The first to receive support will be two studies conducted by RSU. The first study will use Covid-19 patient material to define the immunological, genetic and environmental factors that contribute toward the clinical manifestations of the Covid-19 coronavirus disease caused by SARS-CoV-2. This is crucial for predicting the course of the illness in various patient risk groups, and results will help choose corresponding treatment. The patient materials will be stored in the Genome Database of Latvian Population (sic), so that the biobank created in cooperation with the Latvian Biomedical Research and Study Centre can be further used to study virus mutations and in other further national and international Covid-19 research.
The second study focuses on protecting medics. It will use virtual reality simulations to improve the use of personal protective equipment while treating infected patients, thereby reducing risk of workplace infection for medical workers.
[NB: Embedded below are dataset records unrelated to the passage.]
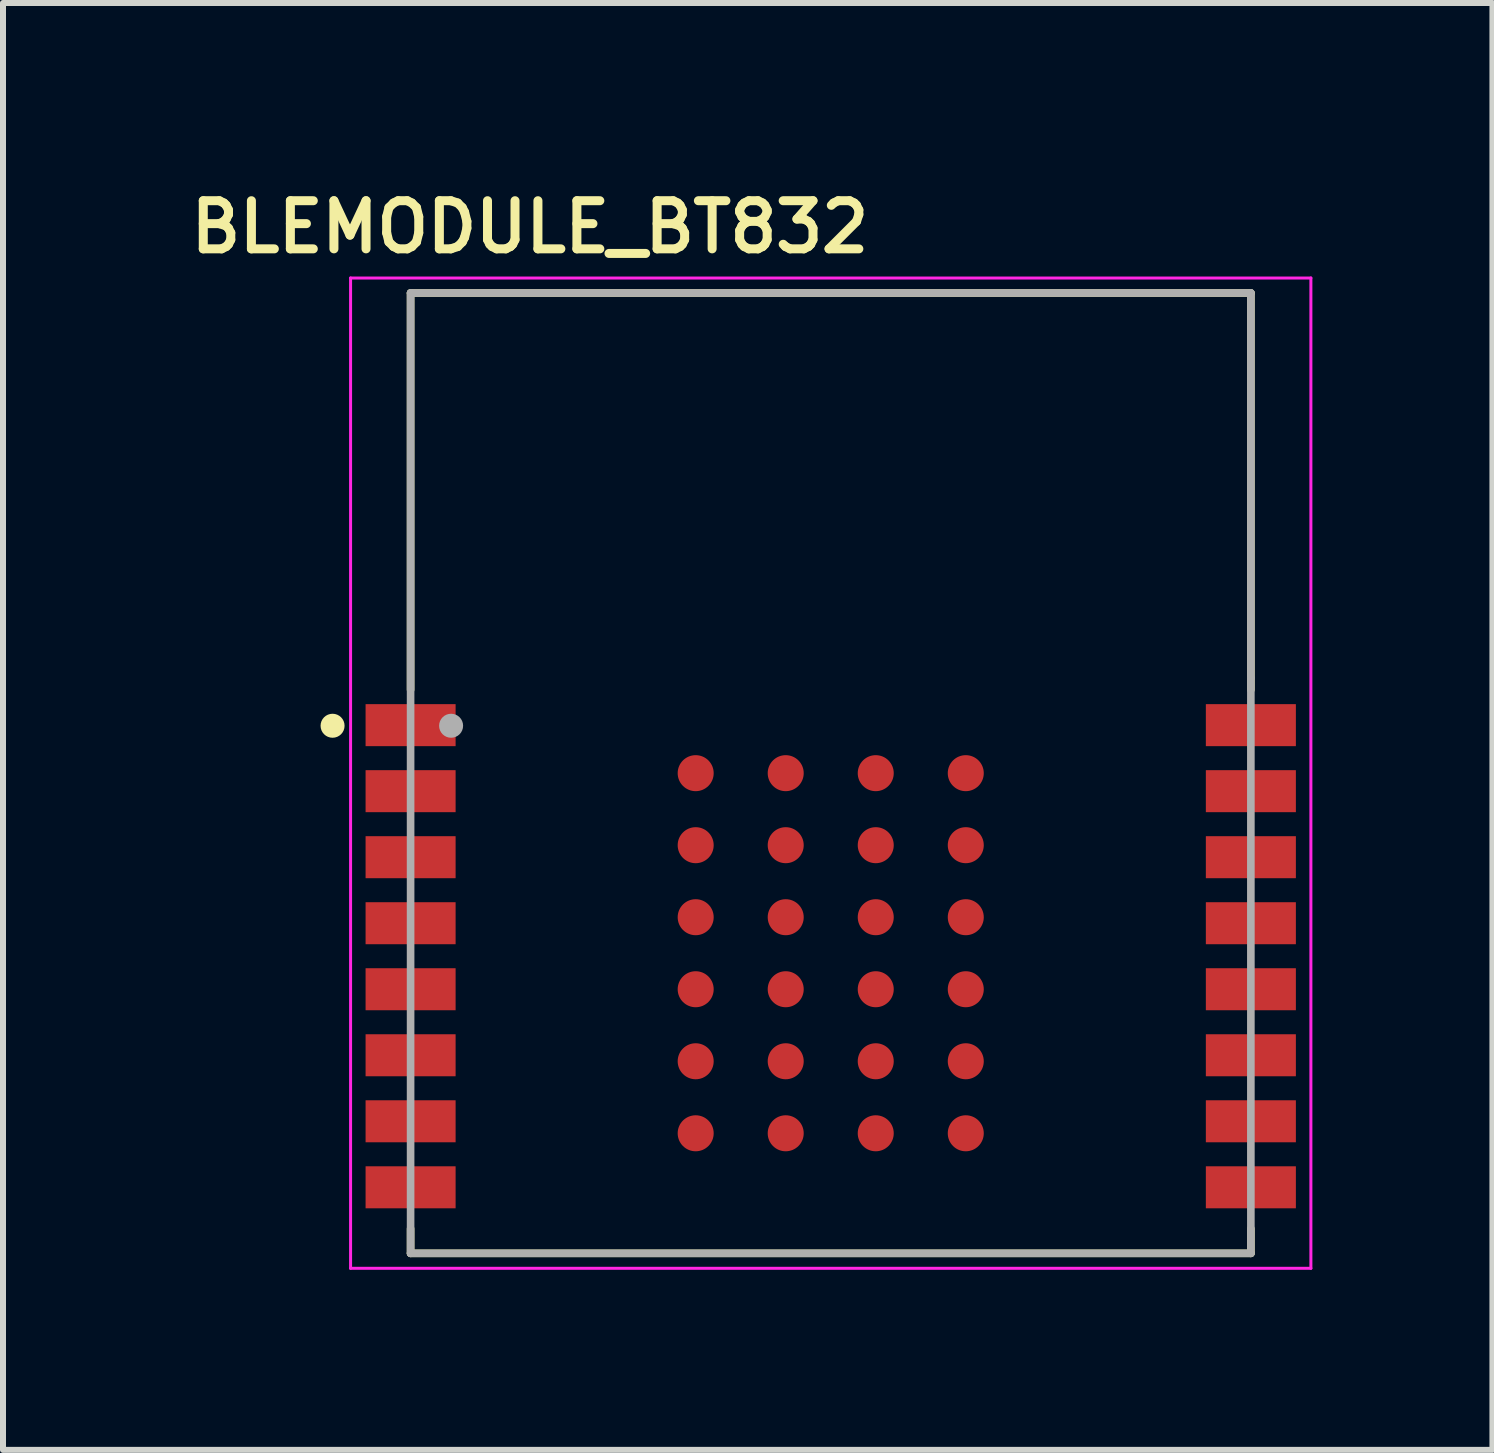
<source format=kicad_pcb>
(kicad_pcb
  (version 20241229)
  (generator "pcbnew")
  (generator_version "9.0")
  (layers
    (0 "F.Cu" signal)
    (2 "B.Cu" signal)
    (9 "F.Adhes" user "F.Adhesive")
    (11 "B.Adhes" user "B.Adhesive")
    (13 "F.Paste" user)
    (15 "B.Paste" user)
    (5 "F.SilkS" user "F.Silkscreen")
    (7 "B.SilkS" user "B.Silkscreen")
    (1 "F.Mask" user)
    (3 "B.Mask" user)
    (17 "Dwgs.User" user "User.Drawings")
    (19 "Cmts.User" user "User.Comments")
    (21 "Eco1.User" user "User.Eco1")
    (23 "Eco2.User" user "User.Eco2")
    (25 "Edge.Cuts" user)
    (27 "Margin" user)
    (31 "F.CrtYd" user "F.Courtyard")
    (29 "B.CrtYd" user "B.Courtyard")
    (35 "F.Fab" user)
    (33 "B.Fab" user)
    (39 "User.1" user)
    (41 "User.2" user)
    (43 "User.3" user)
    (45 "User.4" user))
  (footprint "BLEMODULE_BT832"
    (layer "F.Cu")
    (at 10.791 9.832)
    (property "Reference" "BLEMODULE_BT832" (at -5.012 -9.099 0) (layer "F.SilkS") (effects (font (size 0.802 0.802) (thickness 0.15))))
    (attr smd)
    (fp_line (start -7 -8) (end 7 -8) (stroke (width 0.127) (type solid)) (layer "F.SilkS"))
    (fp_line (start -7 -1.39) (end -7 -8) (stroke (width 0.127) (type solid)) (layer "F.SilkS"))
    (fp_line (start -7 7.59) (end -7 8) (stroke (width 0.127) (type solid)) (layer "F.SilkS"))
    (fp_line (start -7 8) (end 7 8) (stroke (width 0.127) (type solid)) (layer "F.SilkS"))
    (fp_line (start 7 -8) (end 7 -1.39) (stroke (width 0.127) (type solid)) (layer "F.SilkS"))
    (fp_line (start 7 8) (end 7 7.59) (stroke (width 0.127) (type solid)) (layer "F.SilkS"))
    (fp_circle (center -8.3 -0.79) (end -8.2 -0.79) (stroke (width 0.2) (type solid)) (fill no) (layer "F.SilkS"))
    (fp_line (start -8 -8.25) (end 8 -8.25) (stroke (width 0.05) (type solid)) (layer "F.CrtYd"))
    (fp_line (start -8 8.25) (end -8 -8.25) (stroke (width 0.05) (type solid)) (layer "F.CrtYd"))
    (fp_line (start 8 -8.25) (end 8 8.25) (stroke (width 0.05) (type solid)) (layer "F.CrtYd"))
    (fp_line (start 8 8.25) (end -8 8.25) (stroke (width 0.05) (type solid)) (layer "F.CrtYd"))
    (fp_line (start -7 -8) (end 7 -8) (stroke (width 0.127) (type solid)) (layer "F.Fab"))
    (fp_line (start -7 8) (end -7 -8) (stroke (width 0.127) (type solid)) (layer "F.Fab"))
    (fp_line (start 7 -8) (end 7 -1.59) (stroke (width 0.127) (type solid)) (layer "F.Fab"))
    (fp_line (start 7 -1.58) (end 7 8) (stroke (width 0.127) (type solid)) (layer "F.Fab"))
    (fp_line (start 7 8) (end -7 8) (stroke (width 0.127) (type solid)) (layer "F.Fab"))
    (fp_circle (center -6.325 -0.79) (end -6.225 -0.79) (stroke (width 0.2) (type solid)) (fill no) (layer "F.Fab"))
    (pad "1" smd rect (at -7 -0.8) (size 1.5 0.7) (layers "F.Cu" "F.Mask" "F.Paste"))
    (pad "2" smd rect (at -7 0.3) (size 1.5 0.7) (layers "F.Cu" "F.Mask" "F.Paste"))
    (pad "3" smd rect (at -7 1.4) (size 1.5 0.7) (layers "F.Cu" "F.Mask" "F.Paste"))
    (pad "4" smd rect (at -7 2.5) (size 1.5 0.7) (layers "F.Cu" "F.Mask" "F.Paste"))
    (pad "5" smd rect (at -7 3.6) (size 1.5 0.7) (layers "F.Cu" "F.Mask" "F.Paste"))
    (pad "6" smd rect (at -7 4.7) (size 1.5 0.7) (layers "F.Cu" "F.Mask" "F.Paste"))
    (pad "7" smd rect (at -7 5.8) (size 1.5 0.7) (layers "F.Cu" "F.Mask" "F.Paste"))
    (pad "8" smd rect (at -7 6.9) (size 1.5 0.7) (layers "F.Cu" "F.Mask" "F.Paste"))
    (pad "9" smd rect (at 7 6.9) (size 1.5 0.7) (layers "F.Cu" "F.Mask" "F.Paste"))
    (pad "10" smd rect (at 7 5.8) (size 1.5 0.7) (layers "F.Cu" "F.Mask" "F.Paste"))
    (pad "11" smd rect (at 7 4.7) (size 1.5 0.7) (layers "F.Cu" "F.Mask" "F.Paste"))
    (pad "12" smd rect (at 7 3.6) (size 1.5 0.7) (layers "F.Cu" "F.Mask" "F.Paste"))
    (pad "13" smd rect (at 7 2.5) (size 1.5 0.7) (layers "F.Cu" "F.Mask" "F.Paste"))
    (pad "14" smd rect (at 7 1.4) (size 1.5 0.7) (layers "F.Cu" "F.Mask" "F.Paste"))
    (pad "15" smd rect (at 7 0.3) (size 1.5 0.7) (layers "F.Cu" "F.Mask" "F.Paste"))
    (pad "16" smd rect (at 7 -0.8) (size 1.5 0.7) (layers "F.Cu" "F.Mask" "F.Paste"))
    (pad "A0" smd circle (at -2.25 0) (size 0.6 0.6) (layers "F.Cu" "F.Mask" "F.Paste"))
    (pad "A1" smd circle (at -2.25 1.2) (size 0.6 0.6) (layers "F.Cu" "F.Mask" "F.Paste"))
    (pad "A2" smd circle (at -2.25 2.4) (size 0.6 0.6) (layers "F.Cu" "F.Mask" "F.Paste"))
    (pad "A3" smd circle (at -2.25 3.6) (size 0.6 0.6) (layers "F.Cu" "F.Mask" "F.Paste"))
    (pad "A4" smd circle (at -2.25 4.8) (size 0.6 0.6) (layers "F.Cu" "F.Mask" "F.Paste"))
    (pad "A5" smd circle (at -2.25 6) (size 0.6 0.6) (layers "F.Cu" "F.Mask" "F.Paste"))
    (pad "B0" smd circle (at -0.75 0) (size 0.6 0.6) (layers "F.Cu" "F.Mask" "F.Paste"))
    (pad "B1" smd circle (at -0.75 1.2) (size 0.6 0.6) (layers "F.Cu" "F.Mask" "F.Paste"))
    (pad "B2" smd circle (at -0.75 2.4) (size 0.6 0.6) (layers "F.Cu" "F.Mask" "F.Paste"))
    (pad "B3" smd circle (at -0.75 3.6) (size 0.6 0.6) (layers "F.Cu" "F.Mask" "F.Paste"))
    (pad "B4" smd circle (at -0.75 4.8) (size 0.6 0.6) (layers "F.Cu" "F.Mask" "F.Paste"))
    (pad "B5" smd circle (at -0.75 6) (size 0.6 0.6) (layers "F.Cu" "F.Mask" "F.Paste"))
    (pad "C0" smd circle (at 0.75 0) (size 0.6 0.6) (layers "F.Cu" "F.Mask" "F.Paste"))
    (pad "C1" smd circle (at 0.75 1.2) (size 0.6 0.6) (layers "F.Cu" "F.Mask" "F.Paste"))
    (pad "C2" smd circle (at 0.75 2.4) (size 0.6 0.6) (layers "F.Cu" "F.Mask" "F.Paste"))
    (pad "C3" smd circle (at 0.75 3.6) (size 0.6 0.6) (layers "F.Cu" "F.Mask" "F.Paste"))
    (pad "C4" smd circle (at 0.75 4.8) (size 0.6 0.6) (layers "F.Cu" "F.Mask" "F.Paste"))
    (pad "C5" smd circle (at 0.75 6) (size 0.6 0.6) (layers "F.Cu" "F.Mask" "F.Paste"))
    (pad "D0" smd circle (at 2.25 0) (size 0.6 0.6) (layers "F.Cu" "F.Mask" "F.Paste"))
    (pad "D1" smd circle (at 2.25 1.2) (size 0.6 0.6) (layers "F.Cu" "F.Mask" "F.Paste"))
    (pad "D2" smd circle (at 2.25 2.4) (size 0.6 0.6) (layers "F.Cu" "F.Mask" "F.Paste"))
    (pad "D3" smd circle (at 2.25 3.6) (size 0.6 0.6) (layers "F.Cu" "F.Mask" "F.Paste"))
    (pad "D4" smd circle (at 2.25 4.8) (size 0.6 0.6) (layers "F.Cu" "F.Mask" "F.Paste"))
    (pad "D5" smd circle (at 2.25 6) (size 0.6 0.6) (layers "F.Cu" "F.Mask" "F.Paste"))
    (zone (net_name "") (layer "F.Cu") (hatch full 0.508) (connect_pads) (min_thickness 0.01) (filled_areas_thickness no) (keepout (tracks not_allowed) (vias not_allowed) (pads not_allowed) (copperpour not_allowed) (footprints allowed)) (placement (enabled no)) (fill) (polygon (pts (xy 3.778 1.832) (xy 17.791 1.832) (xy 17.791 6.826) (xy 3.778 6.826))))
    (zone (net_name "") (layers "F.Cu" "B.Cu") (hatch full 0.508) (connect_pads) (min_thickness 0.01) (filled_areas_thickness no) (keepout (tracks allowed) (vias not_allowed) (pads allowed) (copperpour allowed) (footprints allowed)) (placement (enabled no)) (fill) (polygon (pts (xy 3.789 1.832) (xy 17.791 1.832) (xy 17.791 6.831) (xy 3.789 6.831)))))
  (gr_rect
    (start -3 -3)
    (end 21.816 21.107)
    (stroke (width 0.1) (type default))
    (fill no)
    (layer "Edge.Cuts")))
</source>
The results will be able to be immediately put in place in Latvia and internationally.
“I'm sure that Latvian scientists and medics will also be able to make a significant contribution toward limiting the deadly effects of the virus, which is why I consider it to be our responsibility to support them,” said Teterev.
The foundation has supported RSU since its creation, and has provided various grants to both students and lecturers. The Philanthropist Boris Teterev’s Grant in Medicine has been awarded to 23 students, 91 targeted grants have gone to lecturers toward modernizing courses, and several other projects have also received support. The foundation also supports many other cultural, artistic and educational causes in Latvia and internationally.
Boris Teterev passed away last year, but the foundation continues its work.